Comment on Ford Takata Inflator Inconsequentiality Petition

The Center for Auto Safety is the nation’s premier independent, member driven, non-profit consumer advocacy organization dedicated to improving vehicle safety, quality, and fuel economy on behalf of all drivers, passengers, and pedestrians.

December 18, 2017

The Center for Auto Safety (“Center”) appreciates the opportunity to comment on the National Highway Traffic Safety Administration’s (“NHTSA”) notices of receipt of petition for inconsequentiality filed pursuant to 49 CFR Part 556.4 by Ford Motor Company (“Ford”) and Mazda Motor of America (“Mazda”). The Ford and Mazda joint petition seeks a determination that first-generation PSDI-5 PSAN airbag inflators manufactured by the Takata Corporation (“Takata”) and installed in Ford and Mazda vehicles are exempt from the recall notification and remedy requirements of the Safety Act.

Over three million Ford and Mazda vehicles included PSDI-5 inflators at the time of manufacture. These inflators were supplied by Takata, for installation in Ford, Mazda, and Nissan vehicles, using ammonium nitrate as a propellant. Ford chose ammonium nitrate, a less expensive, more volatile inflator propellant, over safer alternatives.

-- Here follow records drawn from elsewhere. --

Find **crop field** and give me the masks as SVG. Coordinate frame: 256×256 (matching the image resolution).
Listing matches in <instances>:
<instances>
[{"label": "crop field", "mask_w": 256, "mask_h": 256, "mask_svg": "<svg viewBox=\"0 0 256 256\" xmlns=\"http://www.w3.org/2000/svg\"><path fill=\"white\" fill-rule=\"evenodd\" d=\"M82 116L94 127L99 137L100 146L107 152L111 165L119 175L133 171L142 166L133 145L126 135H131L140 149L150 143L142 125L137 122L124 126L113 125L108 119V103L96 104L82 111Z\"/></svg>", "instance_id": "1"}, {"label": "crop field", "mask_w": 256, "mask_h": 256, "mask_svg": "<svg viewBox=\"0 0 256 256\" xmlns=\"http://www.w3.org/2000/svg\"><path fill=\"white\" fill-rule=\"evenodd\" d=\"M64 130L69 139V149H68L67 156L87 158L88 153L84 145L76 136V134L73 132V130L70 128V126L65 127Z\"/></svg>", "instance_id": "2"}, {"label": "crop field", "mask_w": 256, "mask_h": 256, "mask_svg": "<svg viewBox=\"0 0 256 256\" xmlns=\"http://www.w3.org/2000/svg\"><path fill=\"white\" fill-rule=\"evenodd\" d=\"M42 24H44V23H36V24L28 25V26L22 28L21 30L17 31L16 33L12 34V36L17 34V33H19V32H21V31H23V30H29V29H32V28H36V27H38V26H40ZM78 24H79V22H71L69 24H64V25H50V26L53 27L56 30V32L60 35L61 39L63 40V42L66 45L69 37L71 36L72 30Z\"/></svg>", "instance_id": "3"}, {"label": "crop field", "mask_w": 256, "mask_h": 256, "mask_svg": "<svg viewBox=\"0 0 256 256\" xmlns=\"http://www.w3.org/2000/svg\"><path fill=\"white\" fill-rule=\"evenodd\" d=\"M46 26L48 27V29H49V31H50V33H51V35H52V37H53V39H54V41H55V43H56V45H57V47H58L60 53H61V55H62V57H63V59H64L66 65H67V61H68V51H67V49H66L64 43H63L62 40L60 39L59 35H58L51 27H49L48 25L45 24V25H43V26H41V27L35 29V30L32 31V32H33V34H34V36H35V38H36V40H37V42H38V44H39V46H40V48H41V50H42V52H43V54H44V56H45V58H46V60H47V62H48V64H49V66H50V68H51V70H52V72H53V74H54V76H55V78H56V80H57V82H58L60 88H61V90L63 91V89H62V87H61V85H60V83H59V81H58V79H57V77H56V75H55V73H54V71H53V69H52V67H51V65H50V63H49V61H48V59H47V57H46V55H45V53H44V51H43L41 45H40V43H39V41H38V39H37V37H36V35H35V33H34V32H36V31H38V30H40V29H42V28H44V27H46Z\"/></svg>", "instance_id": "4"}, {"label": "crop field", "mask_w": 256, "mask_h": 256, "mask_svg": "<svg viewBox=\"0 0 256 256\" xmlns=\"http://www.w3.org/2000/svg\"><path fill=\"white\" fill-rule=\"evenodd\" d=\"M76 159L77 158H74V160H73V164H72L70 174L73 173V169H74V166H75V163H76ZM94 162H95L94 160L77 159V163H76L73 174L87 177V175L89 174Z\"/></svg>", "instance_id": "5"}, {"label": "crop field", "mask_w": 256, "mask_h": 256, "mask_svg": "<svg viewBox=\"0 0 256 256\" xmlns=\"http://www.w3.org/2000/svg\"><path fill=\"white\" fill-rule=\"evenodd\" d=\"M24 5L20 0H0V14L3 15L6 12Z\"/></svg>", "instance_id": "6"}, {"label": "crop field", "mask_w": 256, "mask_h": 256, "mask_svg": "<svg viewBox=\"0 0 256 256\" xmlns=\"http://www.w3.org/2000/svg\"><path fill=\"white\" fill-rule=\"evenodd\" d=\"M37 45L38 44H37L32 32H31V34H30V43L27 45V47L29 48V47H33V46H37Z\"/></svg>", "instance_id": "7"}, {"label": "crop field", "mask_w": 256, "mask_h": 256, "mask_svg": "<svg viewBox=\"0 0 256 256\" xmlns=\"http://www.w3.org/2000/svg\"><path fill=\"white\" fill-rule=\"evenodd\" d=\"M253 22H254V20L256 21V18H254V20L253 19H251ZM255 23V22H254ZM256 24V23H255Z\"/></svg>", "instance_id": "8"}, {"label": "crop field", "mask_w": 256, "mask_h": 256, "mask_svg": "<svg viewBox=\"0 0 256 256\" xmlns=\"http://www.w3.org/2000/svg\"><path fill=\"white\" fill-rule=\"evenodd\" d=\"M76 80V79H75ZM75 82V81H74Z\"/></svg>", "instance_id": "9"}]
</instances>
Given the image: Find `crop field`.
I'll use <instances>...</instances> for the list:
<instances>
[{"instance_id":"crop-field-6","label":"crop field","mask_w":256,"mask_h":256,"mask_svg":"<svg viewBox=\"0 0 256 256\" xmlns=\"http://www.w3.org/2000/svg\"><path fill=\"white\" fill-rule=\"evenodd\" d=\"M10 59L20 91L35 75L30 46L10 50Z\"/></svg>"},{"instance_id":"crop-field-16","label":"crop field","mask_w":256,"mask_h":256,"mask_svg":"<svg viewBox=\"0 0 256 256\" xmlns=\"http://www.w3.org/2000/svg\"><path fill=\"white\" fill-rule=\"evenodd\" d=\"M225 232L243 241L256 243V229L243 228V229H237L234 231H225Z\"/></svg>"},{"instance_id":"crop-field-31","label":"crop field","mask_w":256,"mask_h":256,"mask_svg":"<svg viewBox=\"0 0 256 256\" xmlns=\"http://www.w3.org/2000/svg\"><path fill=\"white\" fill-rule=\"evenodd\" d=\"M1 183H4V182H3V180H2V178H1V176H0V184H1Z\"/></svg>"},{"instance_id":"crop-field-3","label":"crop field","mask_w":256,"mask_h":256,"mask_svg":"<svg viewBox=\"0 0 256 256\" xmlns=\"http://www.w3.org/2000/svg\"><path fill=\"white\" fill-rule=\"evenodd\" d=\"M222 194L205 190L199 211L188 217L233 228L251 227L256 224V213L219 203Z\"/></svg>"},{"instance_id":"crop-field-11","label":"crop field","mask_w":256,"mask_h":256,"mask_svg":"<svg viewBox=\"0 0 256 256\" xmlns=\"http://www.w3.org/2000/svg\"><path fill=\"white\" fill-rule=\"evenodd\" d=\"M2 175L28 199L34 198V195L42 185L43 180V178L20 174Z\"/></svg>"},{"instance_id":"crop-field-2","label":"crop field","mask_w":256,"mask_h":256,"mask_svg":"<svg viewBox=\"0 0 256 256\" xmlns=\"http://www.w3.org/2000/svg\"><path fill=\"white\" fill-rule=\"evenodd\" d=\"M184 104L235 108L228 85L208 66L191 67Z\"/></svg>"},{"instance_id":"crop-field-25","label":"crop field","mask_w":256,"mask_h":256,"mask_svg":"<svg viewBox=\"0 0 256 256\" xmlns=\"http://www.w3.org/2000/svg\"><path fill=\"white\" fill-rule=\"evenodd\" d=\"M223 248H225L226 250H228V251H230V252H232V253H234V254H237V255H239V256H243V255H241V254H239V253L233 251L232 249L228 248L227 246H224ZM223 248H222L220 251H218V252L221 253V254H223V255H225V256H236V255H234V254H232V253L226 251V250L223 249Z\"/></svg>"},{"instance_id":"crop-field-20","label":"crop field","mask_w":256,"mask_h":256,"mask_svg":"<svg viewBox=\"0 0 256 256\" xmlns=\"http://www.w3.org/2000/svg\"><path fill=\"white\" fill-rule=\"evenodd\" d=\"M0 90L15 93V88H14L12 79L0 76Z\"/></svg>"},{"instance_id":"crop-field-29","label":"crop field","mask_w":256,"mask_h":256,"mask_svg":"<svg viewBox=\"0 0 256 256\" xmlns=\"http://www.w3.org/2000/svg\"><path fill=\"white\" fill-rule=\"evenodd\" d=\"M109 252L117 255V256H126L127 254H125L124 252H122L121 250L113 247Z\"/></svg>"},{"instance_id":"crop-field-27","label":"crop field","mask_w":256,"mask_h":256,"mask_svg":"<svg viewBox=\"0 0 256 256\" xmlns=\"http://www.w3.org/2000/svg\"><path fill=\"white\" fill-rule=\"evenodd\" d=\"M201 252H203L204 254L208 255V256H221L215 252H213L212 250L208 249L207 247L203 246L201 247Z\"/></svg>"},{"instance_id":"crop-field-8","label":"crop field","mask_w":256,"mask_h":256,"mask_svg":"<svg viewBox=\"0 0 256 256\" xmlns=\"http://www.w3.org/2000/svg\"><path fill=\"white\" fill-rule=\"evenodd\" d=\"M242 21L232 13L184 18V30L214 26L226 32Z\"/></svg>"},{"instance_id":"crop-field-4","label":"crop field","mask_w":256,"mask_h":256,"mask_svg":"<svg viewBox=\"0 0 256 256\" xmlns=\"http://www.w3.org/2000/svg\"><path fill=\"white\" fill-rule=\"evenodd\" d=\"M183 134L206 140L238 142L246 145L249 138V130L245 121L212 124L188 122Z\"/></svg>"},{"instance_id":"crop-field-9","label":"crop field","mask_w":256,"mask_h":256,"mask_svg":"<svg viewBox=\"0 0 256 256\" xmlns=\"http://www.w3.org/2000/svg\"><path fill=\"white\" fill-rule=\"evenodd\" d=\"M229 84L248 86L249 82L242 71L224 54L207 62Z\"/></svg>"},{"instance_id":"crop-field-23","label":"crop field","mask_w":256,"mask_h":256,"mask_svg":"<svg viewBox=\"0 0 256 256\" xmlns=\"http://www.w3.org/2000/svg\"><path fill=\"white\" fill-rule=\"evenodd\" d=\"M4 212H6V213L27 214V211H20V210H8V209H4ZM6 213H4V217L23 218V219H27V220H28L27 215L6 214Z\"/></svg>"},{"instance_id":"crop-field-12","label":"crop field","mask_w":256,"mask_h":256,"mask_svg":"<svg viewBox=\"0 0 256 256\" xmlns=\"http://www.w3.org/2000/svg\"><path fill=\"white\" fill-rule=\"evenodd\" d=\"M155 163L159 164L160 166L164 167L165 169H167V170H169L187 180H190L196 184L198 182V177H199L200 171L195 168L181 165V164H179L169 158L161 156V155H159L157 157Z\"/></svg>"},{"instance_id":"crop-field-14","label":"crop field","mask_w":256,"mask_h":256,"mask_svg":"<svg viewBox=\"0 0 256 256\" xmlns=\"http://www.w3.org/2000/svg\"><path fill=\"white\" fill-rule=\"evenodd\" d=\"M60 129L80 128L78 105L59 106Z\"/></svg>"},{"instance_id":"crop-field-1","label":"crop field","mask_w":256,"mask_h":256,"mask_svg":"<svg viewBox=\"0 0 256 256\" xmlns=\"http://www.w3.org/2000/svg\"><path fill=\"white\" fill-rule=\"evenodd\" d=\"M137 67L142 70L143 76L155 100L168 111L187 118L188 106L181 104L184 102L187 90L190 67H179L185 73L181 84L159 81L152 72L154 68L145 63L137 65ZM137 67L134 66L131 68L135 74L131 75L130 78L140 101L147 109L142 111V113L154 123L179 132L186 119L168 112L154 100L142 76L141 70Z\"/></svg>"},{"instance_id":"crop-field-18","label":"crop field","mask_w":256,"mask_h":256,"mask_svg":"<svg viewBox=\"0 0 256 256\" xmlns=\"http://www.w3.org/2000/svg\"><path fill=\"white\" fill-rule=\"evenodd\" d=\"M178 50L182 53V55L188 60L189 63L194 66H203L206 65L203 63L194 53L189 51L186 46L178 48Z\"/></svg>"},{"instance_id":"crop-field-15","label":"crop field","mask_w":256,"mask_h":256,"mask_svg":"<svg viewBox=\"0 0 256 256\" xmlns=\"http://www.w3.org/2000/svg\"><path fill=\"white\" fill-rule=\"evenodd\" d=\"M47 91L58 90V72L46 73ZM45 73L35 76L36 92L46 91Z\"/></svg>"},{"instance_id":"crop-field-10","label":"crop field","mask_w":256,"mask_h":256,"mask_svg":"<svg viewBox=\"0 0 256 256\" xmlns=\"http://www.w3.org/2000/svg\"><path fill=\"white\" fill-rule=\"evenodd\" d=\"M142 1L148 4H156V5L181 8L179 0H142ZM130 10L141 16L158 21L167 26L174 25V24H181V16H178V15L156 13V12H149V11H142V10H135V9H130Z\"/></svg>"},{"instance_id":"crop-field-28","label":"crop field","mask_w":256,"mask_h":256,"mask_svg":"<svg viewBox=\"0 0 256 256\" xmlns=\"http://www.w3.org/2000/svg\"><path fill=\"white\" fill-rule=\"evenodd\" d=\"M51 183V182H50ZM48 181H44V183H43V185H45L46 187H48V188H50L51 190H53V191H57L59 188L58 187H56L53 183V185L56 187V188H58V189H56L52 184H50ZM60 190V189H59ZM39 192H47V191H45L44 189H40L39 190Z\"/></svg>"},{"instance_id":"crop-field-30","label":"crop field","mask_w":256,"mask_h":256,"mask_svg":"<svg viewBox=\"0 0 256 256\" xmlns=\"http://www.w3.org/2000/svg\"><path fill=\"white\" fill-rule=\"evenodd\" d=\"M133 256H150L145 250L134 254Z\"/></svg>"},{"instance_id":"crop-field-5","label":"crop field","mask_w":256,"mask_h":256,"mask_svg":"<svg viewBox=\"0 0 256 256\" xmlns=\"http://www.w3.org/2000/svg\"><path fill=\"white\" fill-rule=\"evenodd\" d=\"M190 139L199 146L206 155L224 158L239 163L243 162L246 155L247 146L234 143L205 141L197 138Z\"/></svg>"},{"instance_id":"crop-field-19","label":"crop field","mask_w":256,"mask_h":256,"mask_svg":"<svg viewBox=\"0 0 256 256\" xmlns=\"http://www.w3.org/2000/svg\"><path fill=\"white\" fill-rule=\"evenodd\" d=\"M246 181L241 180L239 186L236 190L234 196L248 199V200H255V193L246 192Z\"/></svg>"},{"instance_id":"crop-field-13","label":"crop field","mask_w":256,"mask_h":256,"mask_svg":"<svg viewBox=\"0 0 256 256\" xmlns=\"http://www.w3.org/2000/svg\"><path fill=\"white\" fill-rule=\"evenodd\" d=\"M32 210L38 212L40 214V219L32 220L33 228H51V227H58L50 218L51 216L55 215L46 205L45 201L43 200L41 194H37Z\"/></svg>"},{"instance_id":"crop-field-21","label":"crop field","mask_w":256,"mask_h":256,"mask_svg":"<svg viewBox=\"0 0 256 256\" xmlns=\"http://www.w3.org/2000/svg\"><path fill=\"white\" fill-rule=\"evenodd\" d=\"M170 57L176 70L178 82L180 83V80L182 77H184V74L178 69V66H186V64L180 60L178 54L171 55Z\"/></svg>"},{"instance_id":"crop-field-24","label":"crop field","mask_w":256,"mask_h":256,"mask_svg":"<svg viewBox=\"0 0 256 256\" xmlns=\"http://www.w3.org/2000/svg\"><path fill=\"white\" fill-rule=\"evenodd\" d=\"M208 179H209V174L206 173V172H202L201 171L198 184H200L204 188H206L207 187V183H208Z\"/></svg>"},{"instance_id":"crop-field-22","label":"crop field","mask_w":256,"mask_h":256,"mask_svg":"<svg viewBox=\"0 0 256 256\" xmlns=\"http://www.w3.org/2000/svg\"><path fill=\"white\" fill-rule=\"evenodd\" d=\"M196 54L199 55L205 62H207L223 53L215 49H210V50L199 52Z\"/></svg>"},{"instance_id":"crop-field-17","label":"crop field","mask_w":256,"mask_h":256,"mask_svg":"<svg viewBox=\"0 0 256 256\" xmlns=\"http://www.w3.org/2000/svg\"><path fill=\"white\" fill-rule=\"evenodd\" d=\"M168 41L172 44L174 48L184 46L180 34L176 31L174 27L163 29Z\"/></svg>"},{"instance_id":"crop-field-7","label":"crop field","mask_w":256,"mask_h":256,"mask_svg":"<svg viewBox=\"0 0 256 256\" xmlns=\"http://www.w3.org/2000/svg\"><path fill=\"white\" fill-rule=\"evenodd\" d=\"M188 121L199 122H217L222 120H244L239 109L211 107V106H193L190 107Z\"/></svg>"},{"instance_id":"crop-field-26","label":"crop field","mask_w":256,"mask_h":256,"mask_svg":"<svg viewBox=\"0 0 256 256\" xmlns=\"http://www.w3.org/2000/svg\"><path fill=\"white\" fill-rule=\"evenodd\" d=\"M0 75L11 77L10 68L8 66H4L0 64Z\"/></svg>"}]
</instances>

It is hard to imagine a more consequential safety defect than Takata airbag inflators. As noted by the Takata independent monitor, John Buretta: “The words ‘grenade’ and ‘ticking time bomb’ accurately convey the lethal potential of these defective inflators. To date, at least 13 people in the U.S. have died from injuries inflicted by defective Takata airbag inflators.”